TASK STATEMENT: The expected answer is the set of lines in the data below between the line holding "T133, owner: 손서준 -> 고채원" and the line holding "T181, estimate: 2 -> 8", inclusive, written out exactly.

SOURCE DATA:
══════════
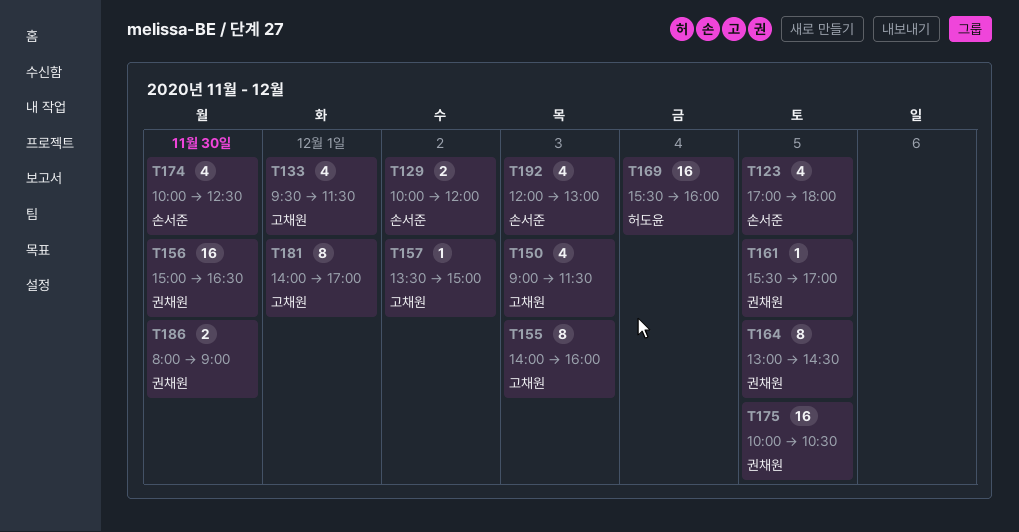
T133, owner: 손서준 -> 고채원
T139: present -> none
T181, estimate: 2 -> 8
══════════
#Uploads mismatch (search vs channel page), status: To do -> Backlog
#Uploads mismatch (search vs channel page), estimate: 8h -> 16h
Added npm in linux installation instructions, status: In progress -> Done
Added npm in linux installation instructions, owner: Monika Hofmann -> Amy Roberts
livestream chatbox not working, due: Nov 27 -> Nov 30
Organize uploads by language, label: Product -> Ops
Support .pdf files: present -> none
══════════
RESULT OF THIS TASK:
T133, owner: 손서준 -> 고채원
T139: present -> none
T181, estimate: 2 -> 8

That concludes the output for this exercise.